From ‘Breathing’ to ‘Awakening,’ Sheik steps back to move forward
It’s hard to know where things begin and end for Duncan Sheik. Best known for his 1996 sensitive-man mellow pop hit “Barely Breathing” and score for the controversial, critically adored Broadway musical Spring Awakening, Sheik is currently touring in support of his most recent album, Covers: Eighties Remixed.
You might call this a reconstruction project. With his 2011 album Covers Eighties, Sheik took some of his favorite pop tunes from the 1980s and deconstructed them, stripping them of their many electronic elements and recording his own acoustic versions.
For Remixed, Sheik enlisted help from Samantha Ronson, El-P, Gabriel & Dresden, Chico Mann and Terry Urban (among others), rebuilding these tracks and re-injecting them with their original electronic lifeblood.
“It’s probably too meta,” he says lightheartedly about what has become a multi-CD, multi-year endeavor. “It’s turned out to be kind of a complicated art-school project.”
Possibly, but one borne of a personal quest. “Basically [Covers] is mostly artists who were hugely influential when I was first starting to write and record — songs that at some juncture had an immense personal impact on me,” says the 43-year-old Sheik, who grew up on ‘80s pop. The decade also informs Sheik’s score for a Broadway adaptation of gay author Bret Easton Ellis’ intense, violent satire of the selfishness of yuppie culture, American Psycho.
“When I first decided to work on it, I re-read the book and actually thought, ‘This is a terrible idea,’” he laughs. “There are [graphically violent] passages you can barely read, but I realized how prescient it was.
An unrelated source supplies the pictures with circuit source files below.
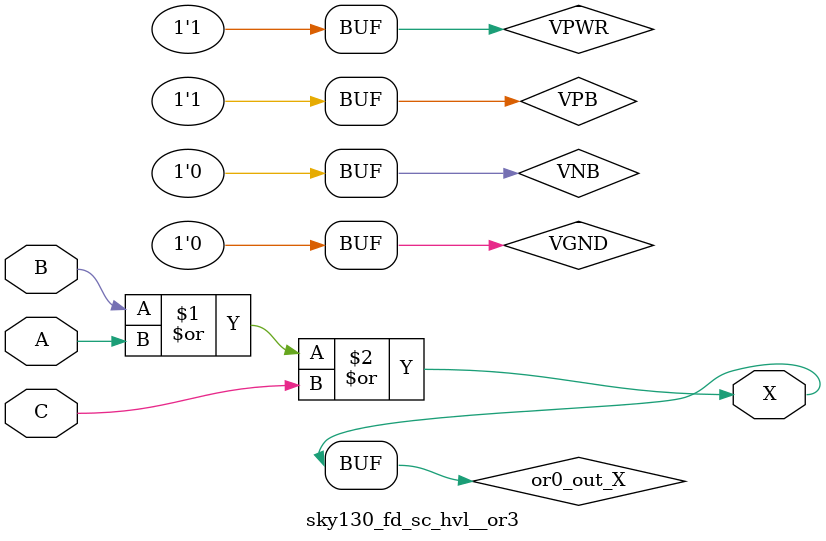
<source format=v>
/*
 * Copyright 2020 The SkyWater PDK Authors
 *
 * Licensed under the Apache License, Version 2.0 (the "License");
 * you may not use this file except in compliance with the License.
 * You may obtain a copy of the License at
 *
 *     https://www.apache.org/licenses/LICENSE-2.0
 *
 * Unless required by applicable law or agreed to in writing, software
 * distributed under the License is distributed on an "AS IS" BASIS,
 * WITHOUT WARRANTIES OR CONDITIONS OF ANY KIND, either express or implied.
 * See the License for the specific language governing permissions and
 * limitations under the License.
 *
 * SPDX-License-Identifier: Apache-2.0
*/


`ifndef SKY130_FD_SC_HVL__OR3_BEHAVIORAL_V
`define SKY130_FD_SC_HVL__OR3_BEHAVIORAL_V

/**
 * or3: 3-input OR.
 *
 * Verilog simulation functional model.
 */

`timescale 1ns / 1ps
`default_nettype none

`celldefine
module sky130_fd_sc_hvl__or3 (
    X,
    A,
    B,
    C
);

    // Module ports
    output X;
    input  A;
    input  B;
    input  C;

    // Module supplies
    supply1 VPWR;
    supply0 VGND;
    supply1 VPB ;
    supply0 VNB ;

    // Local signals
    wire or0_out_X;

    //  Name  Output     Other arguments
    or  or0  (or0_out_X, B, A, C        );
    buf buf0 (X        , or0_out_X      );

endmodule
`endcelldefine

`default_nettype wire
`endif  // SKY130_FD_SC_HVL__OR3_BEHAVIORAL_V
</source>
Patrick Bateman really is a product of late capitalism. The book is rich.”
It’s also full of references to ’80s music — the same type he plays with in Covers and Remixed. Inspired by the electro-dance aesthetic, Sheik primarily used synthesizers and drum machines to create the songs for the musical, which goes into full production in the next few months.
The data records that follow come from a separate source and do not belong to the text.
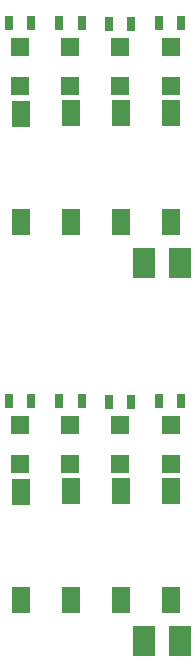
<source format=gtp>
%MOIN*%
%OFA0B0*%
%FSLAX46Y46*%
%IPPOS*%
%LPD*%
%ADD10C,0.0039370078740157488*%
%ADD11R,0.062992125984251982X0.085826771653543313*%
%ADD12R,0.076771653543307089X0.0984251968503937*%
%ADD13R,0.059055118110236227X0.059055118110236227*%
%ADD14R,0.027559055118110236X0.051181102362204731*%
%ADD25C,0.0039370078740157488*%
%ADD26R,0.062992125984251982X0.085826771653543313*%
%ADD27R,0.076771653543307089X0.0984251968503937*%
%ADD28R,0.059055118110236227X0.059055118110236227*%
%ADD29R,0.027559055118110236X0.051181102362204731*%
G01*
D10*
D11*
X-0003700787Y0006181102D02*
X0003075212Y0001589393D03*
X0003075212Y0001950811D03*
X0003240212Y0001590393D03*
X0003240212Y0001951810D03*
X0003406212Y0001590393D03*
X0003406212Y0001951810D03*
X0003573212Y0001590393D03*
X0003573212Y0001951810D03*
D12*
X0003483173Y0001452102D03*
X0003603251Y0001452102D03*
D13*
X0003071212Y0002174062D03*
X0003071212Y0002044141D03*
D14*
X0003033810Y0002252102D03*
X0003108614Y0002252102D03*
D13*
X0003239212Y0002174062D03*
X0003239212Y0002044141D03*
X0003405212Y0002174062D03*
X0003405212Y0002044141D03*
X0003573212Y0002174062D03*
X0003573212Y0002044141D03*
D14*
X0003276614Y0002252102D03*
X0003201811Y0002252102D03*
X0003441614Y0002251102D03*
X0003366811Y0002251102D03*
X0003608614Y0002252102D03*
X0003533811Y0002252102D03*
G04 next file*
G04 #@! TF.FileFunction,Paste,Top*
G04 Gerber Fmt 4.6, Leading zero omitted, Abs format (unit mm)*
G04 Created by KiCad (PCBNEW 4.0.2-stable) date 05.09.2017 20:58:13*
G01*
G04 APERTURE LIST*
G04 APERTURE END LIST*
D25*
D26*
X-0003700787Y0004921259D02*
X0003075212Y0000329551D03*
X0003075212Y0000690968D03*
X0003240212Y0000330551D03*
X0003240212Y0000691968D03*
X0003406212Y0000330551D03*
X0003406212Y0000691968D03*
X0003573212Y0000330551D03*
X0003573212Y0000691968D03*
D27*
X0003483173Y0000192259D03*
X0003603251Y0000192259D03*
D28*
X0003071212Y0000914220D03*
X0003071212Y0000784299D03*
D29*
X0003033810Y0000992259D03*
X0003108614Y0000992259D03*
D28*
X0003239212Y0000914220D03*
X0003239212Y0000784299D03*
X0003405212Y0000914220D03*
X0003405212Y0000784299D03*
X0003573212Y0000914220D03*
X0003573212Y0000784299D03*
D29*
X0003276614Y0000992259D03*
X0003201811Y0000992259D03*
X0003441614Y0000991259D03*
X0003366811Y0000991259D03*
X0003608614Y0000992259D03*
X0003533811Y0000992259D03*
M02*
</source>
Sheik has pursued a decidedly ouroborian cycle in recent years, leading one to wonder what he has on tap next: More stage work, like a musical adaptation of Hans Christian Andersen’s The Nightingale, is in the works, and then he plans to start work on a new album.
“It’s not going to be related to any theater. It will be a new record of unrelated songs,” he says. Right back where he started. Well, sort of.
“Electronic dance music has always been an integral part of my life,” he says. “I like the idea of applying those techniques and approaches to straightforward, more pop songs using ‘real’ instruments.”
— Jonanna Widner
This article appeared in the Dallas Voice print edition November 30, 2012.